MobileRead Forums - View Single Post

RbnJrg · 12-04-2021, 05:55 AM

Quote:

Originally Posted by j.p.s

It looks like gImageReader has a history of slowing down after Tesseact major version changes. Seems to be related to CPU vectorizing support and Tesseact compile options.

https://github.com/manisandro/gImageReader/issues/285

There is a pending pull request that supposedly fixes the above, but it looks like it won't be merged.

https://github.com/manisandro/gImageReader/pull/286

The below links to how to build Tesseract by the gImageReader author, but the links are dead.

https://github.com/manisandro/gImageReader/issues/357

This is all very strange since people having the problem say Tesseact from the command line is not slow and the gImageReader author says it's not a gImageReader problem. This is all T V3 _> T V4.

Many thanks for your info. I was doing some experiments that confirm what you wrote:

1. I downloaded and installed this GUI:

https://github.com/Parathantl/tesseract_gui/releases

(It installs Tesseract 4 but is easy to replace V4 with V5).
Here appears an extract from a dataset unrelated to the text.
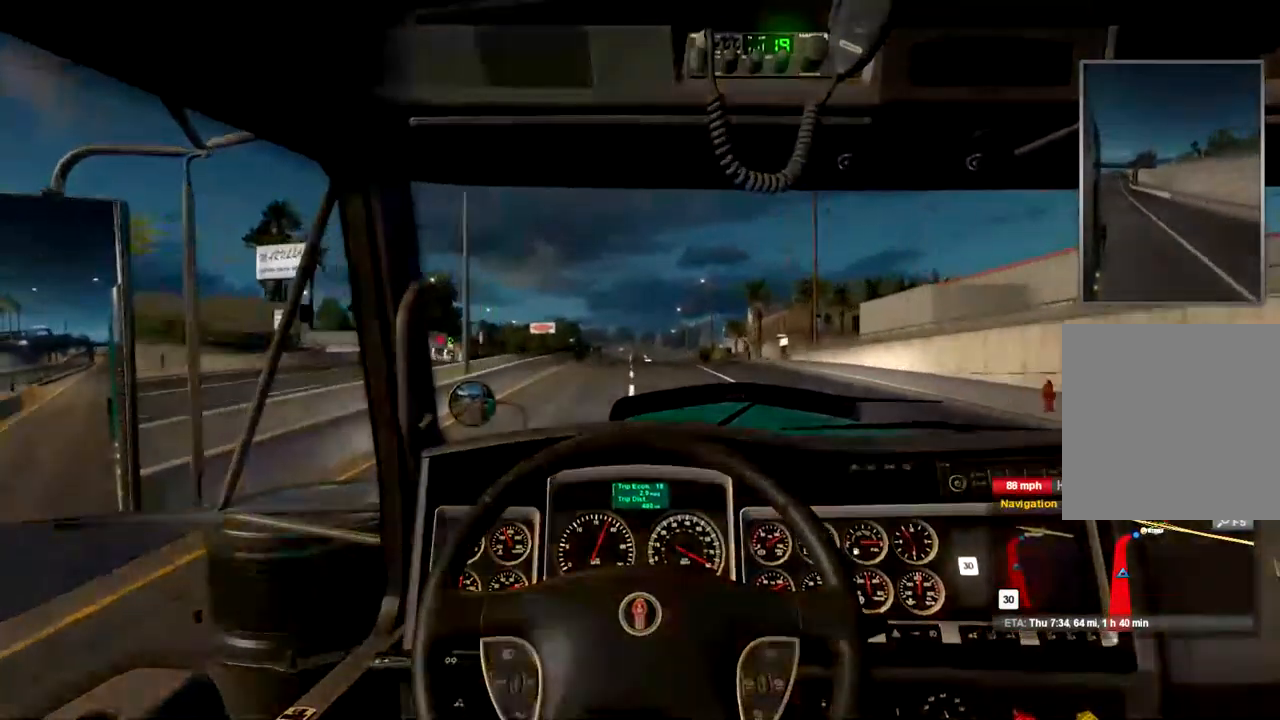
{"dt_ms": 500, "buttons": ["R2"], "left_stick": "center", "right_stick": "center", "events": []}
2. That GUI is to OCR pdf files.

3. I OCRed a pdf with 25 pages and I noted the time to finish the task.

4. I repeated the job but in console mode. Results were practically the same.

5. After my tests, I can say that ABBy is -at least- twice faster than Tesseract while the accuracy is almost the same.

Finally, I think I discover the cause of the difference of speed; Tesseract is using ONLY ONE CPU. I don't know how was compiled the .exe (for 64bits) but is not multithreading or the user doesn't have the option to enable it (maybe under Linux things are different). A real pity because is a nice program with a very good OCR precision and free.